### WORK TASK 1
Could you reproduce, unchanged, the lines in the rows below, starting at the line that has "What follows is" and stopping after the line that has "0.016590, 0.997617, -0.848038]]"?

### PAGE EXCERPT
==================================================

Generator API¶
This page documents the Generator class, which executes the diffusion generation pipeline.
Generator¶
The generator orchestrates the complete video generation pipeline from text encoding to VAE decoding.
Class Definition¶
class Generator:
"""
Diffusion generation pipeline executor.
Handles:
- Text encoding
- Iterative denoising through DiT model
- VAE decoding
- Multi-stage generation (for advanced models)
"""
Initialization¶
def __init__(self, backend: DiffusionBackend):
"""
Initialize generator with backend reference.
Args:
backend: DiffusionBackend instance with loaded models
"""
Example:
from chitu_diffusion.backend import DiffusionBackend
from chitu_diffusion.generator import Generator
backend = DiffusionBackend(args)
generator = Generator(backend)
Pipeline Stages¶
The generator executes three main stages:
1. Text Encoding¶
Convert text prompt to embeddings:
def encode_text(self, prompt: str) -> torch.Tensor:
"""
Encode text prompt using T5 encoder.
Args:
prompt: Text description
Returns:
embeddings: Text embeddings [B, seq_len, hidden_size]
"""

==================================================

### WORK TASK 2
According to the class docstring on the Generator API page, what does the Generator class handle? List every item.

### RECORDED DATA
==================================================

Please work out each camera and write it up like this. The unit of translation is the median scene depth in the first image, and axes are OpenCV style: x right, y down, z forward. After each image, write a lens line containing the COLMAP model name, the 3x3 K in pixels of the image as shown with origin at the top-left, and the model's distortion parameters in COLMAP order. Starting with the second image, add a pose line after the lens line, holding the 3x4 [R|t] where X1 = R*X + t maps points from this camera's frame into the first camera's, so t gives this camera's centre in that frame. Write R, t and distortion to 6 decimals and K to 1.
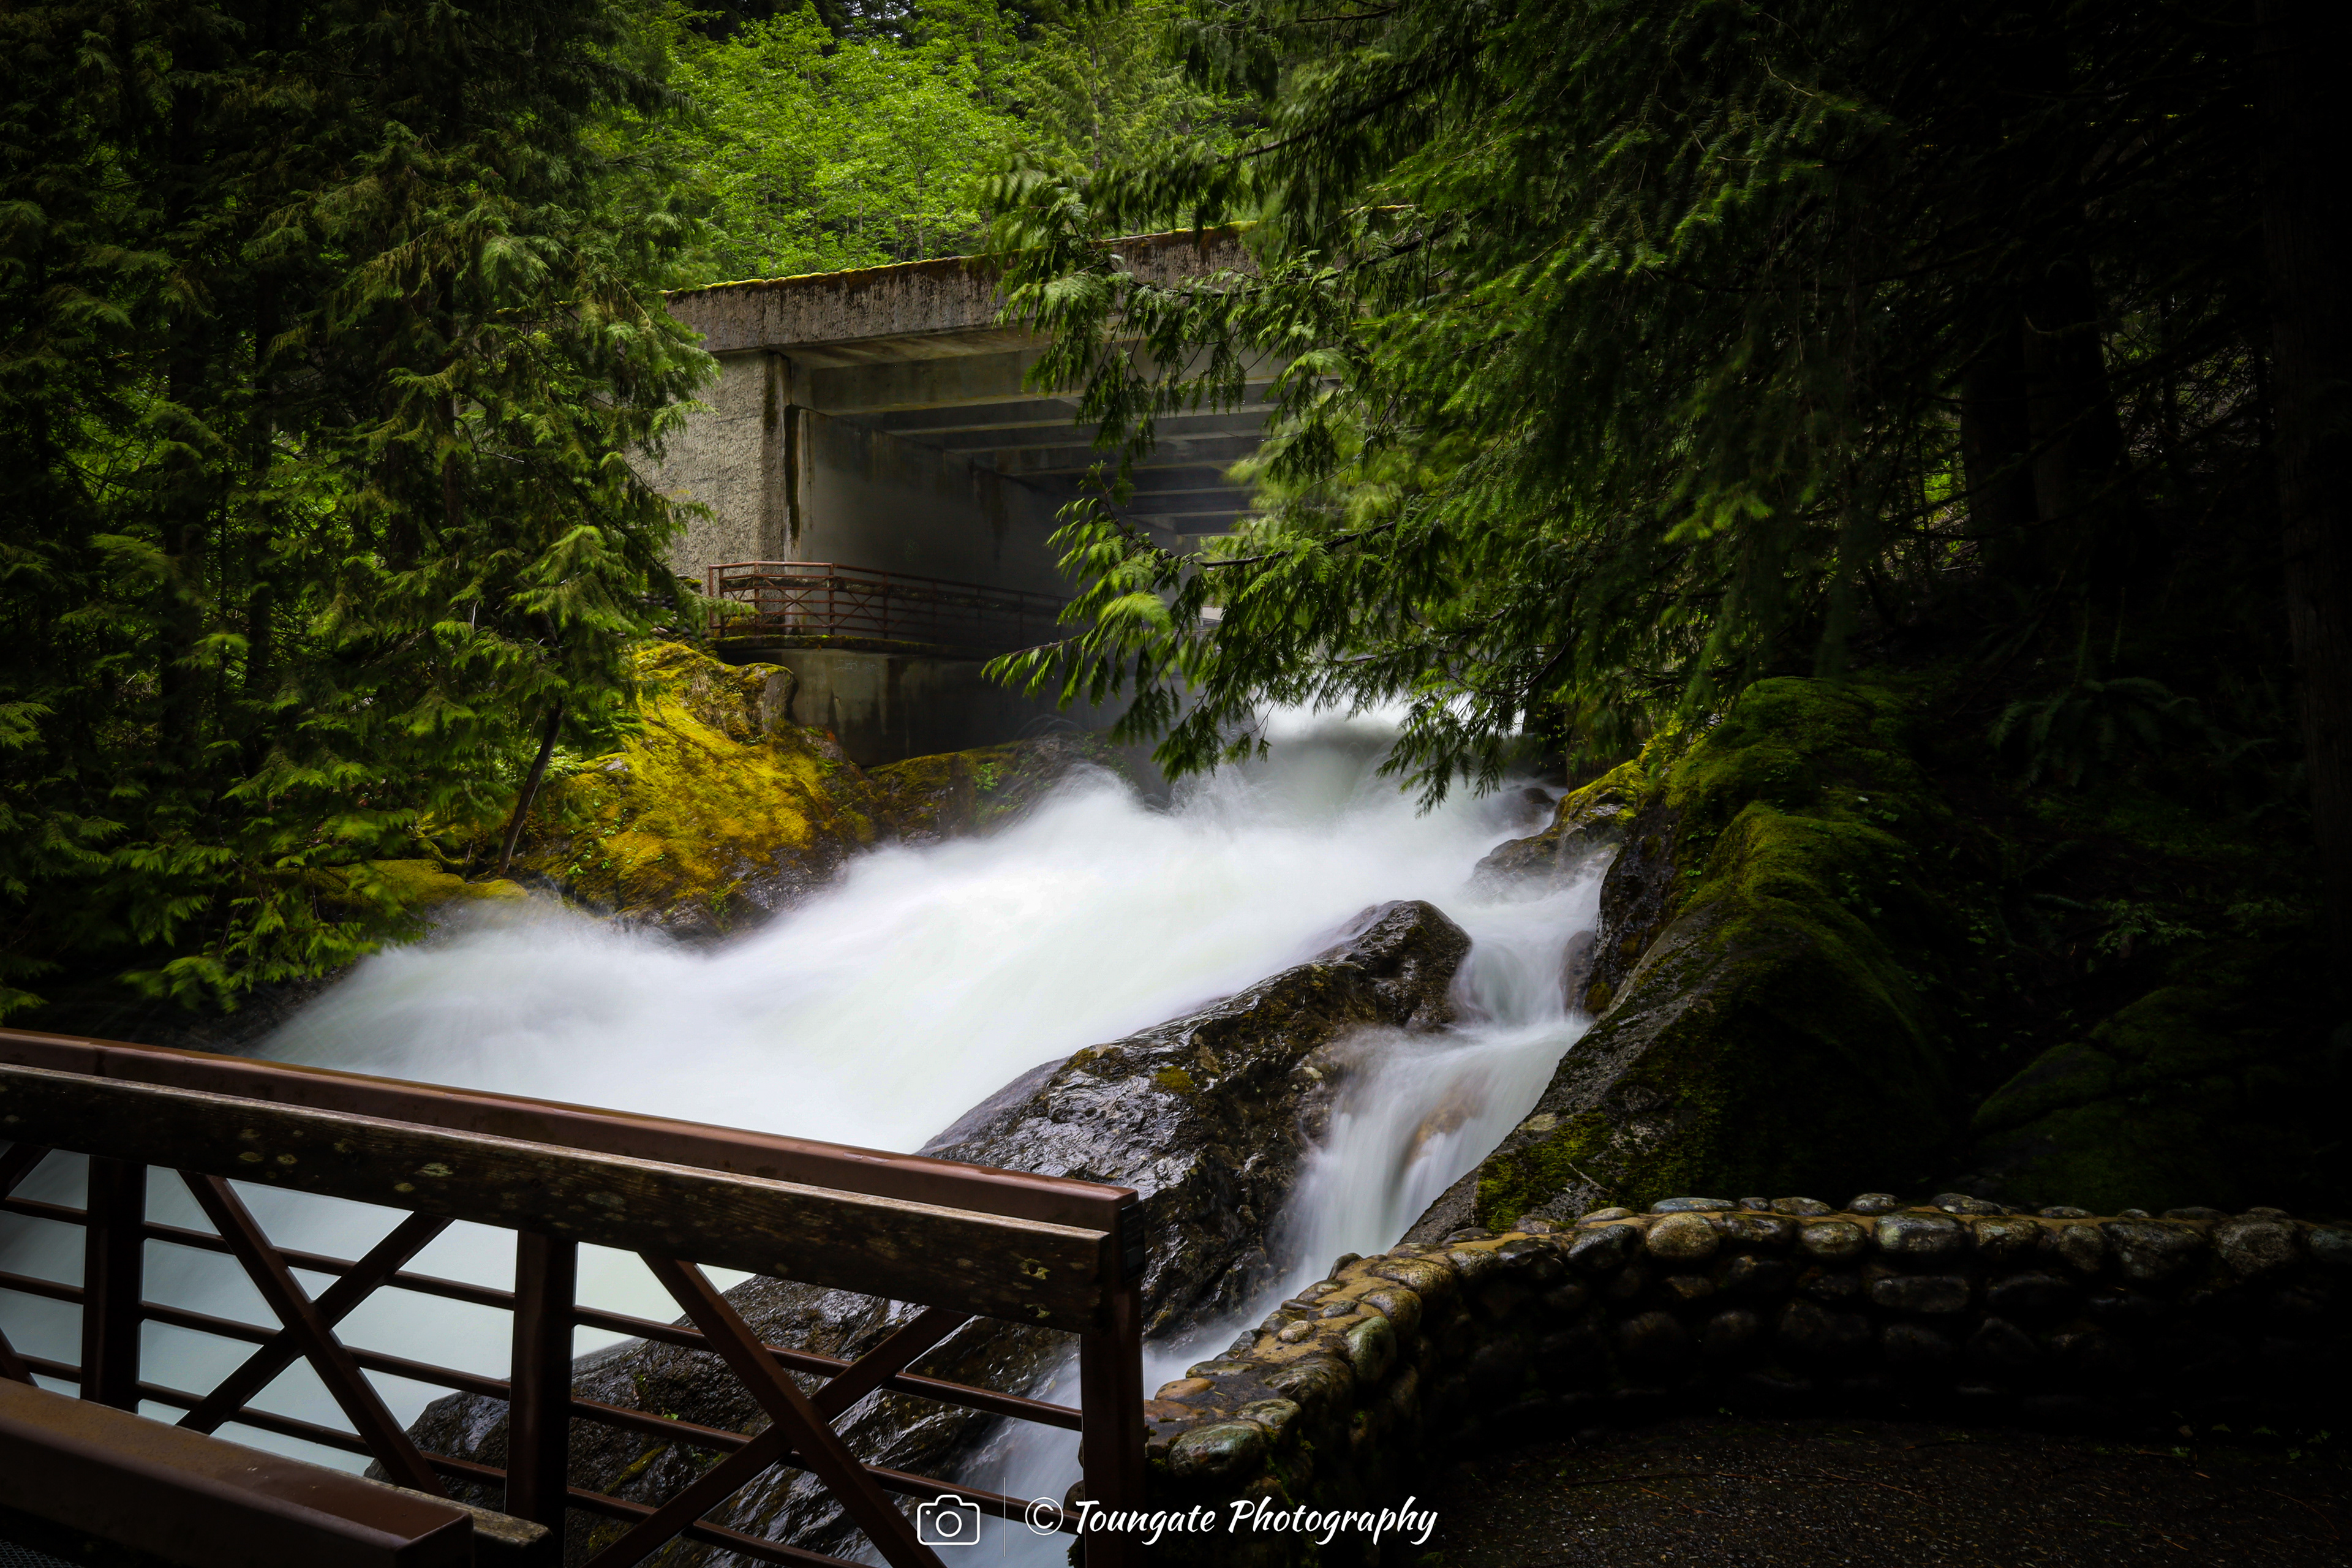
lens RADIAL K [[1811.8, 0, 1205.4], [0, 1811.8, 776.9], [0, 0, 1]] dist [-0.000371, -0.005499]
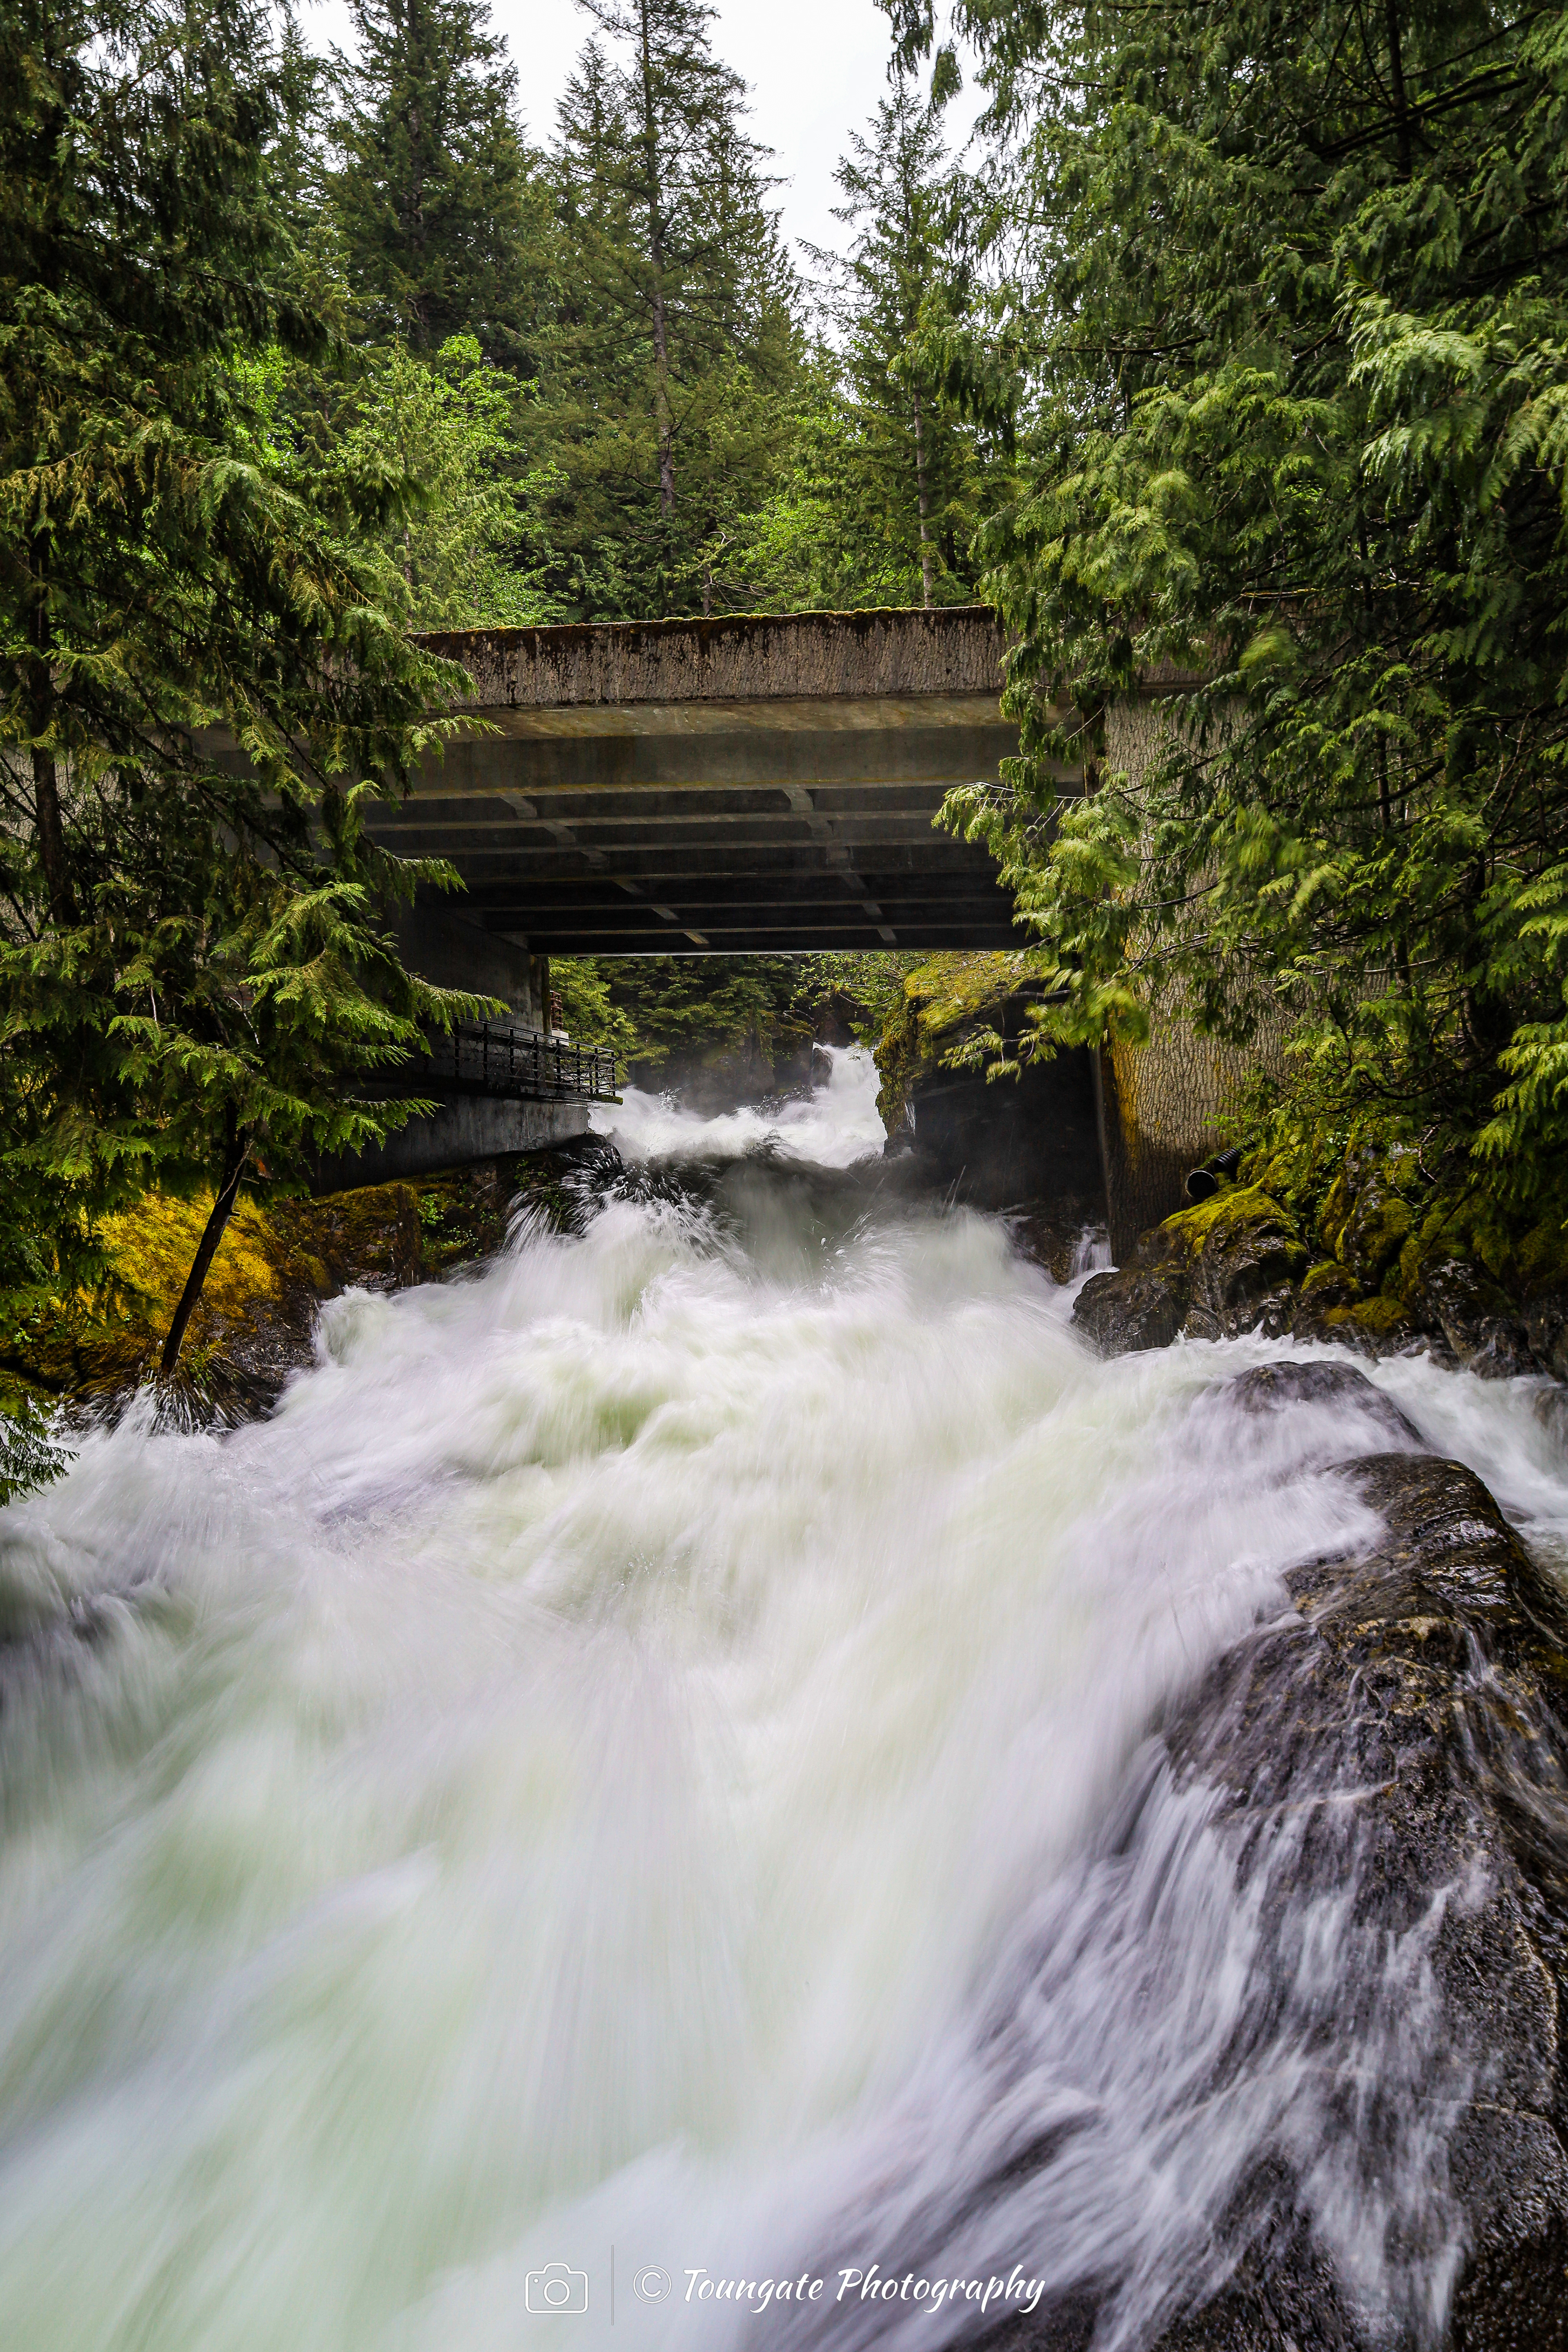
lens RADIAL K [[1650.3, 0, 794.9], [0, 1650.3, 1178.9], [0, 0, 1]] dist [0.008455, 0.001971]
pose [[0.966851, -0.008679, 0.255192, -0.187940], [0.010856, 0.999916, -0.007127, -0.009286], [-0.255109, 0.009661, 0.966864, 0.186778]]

==================================================

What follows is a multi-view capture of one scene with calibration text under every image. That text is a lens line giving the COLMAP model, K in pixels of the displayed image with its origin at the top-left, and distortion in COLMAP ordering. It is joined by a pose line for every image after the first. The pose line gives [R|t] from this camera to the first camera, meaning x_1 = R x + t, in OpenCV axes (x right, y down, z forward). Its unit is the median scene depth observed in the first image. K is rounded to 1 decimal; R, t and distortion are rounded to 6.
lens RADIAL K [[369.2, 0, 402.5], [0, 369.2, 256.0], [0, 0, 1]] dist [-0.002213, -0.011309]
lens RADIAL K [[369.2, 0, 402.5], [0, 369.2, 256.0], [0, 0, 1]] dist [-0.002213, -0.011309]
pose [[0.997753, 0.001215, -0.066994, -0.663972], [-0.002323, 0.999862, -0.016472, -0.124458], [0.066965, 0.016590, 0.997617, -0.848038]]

==================================================

### RESPONSE AREA 1
What follows is a multi-view capture of one scene with calibration text under every image. That text is a lens line giving the COLMAP model, K in pixels of the displayed image with its origin at the top-left, and distortion in COLMAP ordering. It is joined by a pose line for every image after the first. The pose line gives [R|t] from this camera to the first camera, meaning x_1 = R x + t, in OpenCV axes (x right, y down, z forward). Its unit is the median scene depth observed in the first image. K is rounded to 1 decimal; R, t and distortion are rounded to 6.
lens RADIAL K [[369.2, 0, 402.5], [0, 369.2, 256.0], [0, 0, 1]] dist [-0.002213, -0.011309]
lens RADIAL K [[369.2, 0, 402.5], [0, 369.2, 256.0], [0, 0, 1]] dist [-0.002213, -0.011309]
pose [[0.997753, 0.001215, -0.066994, -0.663972], [-0.002323, 0.999862, -0.016472, -0.124458], [0.066965, 0.016590, 0.997617, -0.848038]]

### RESPONSE AREA 2
- Text encoding
- Iterative denoising through DiT model
- VAE decoding
- Multi-stage generation (for advanced models)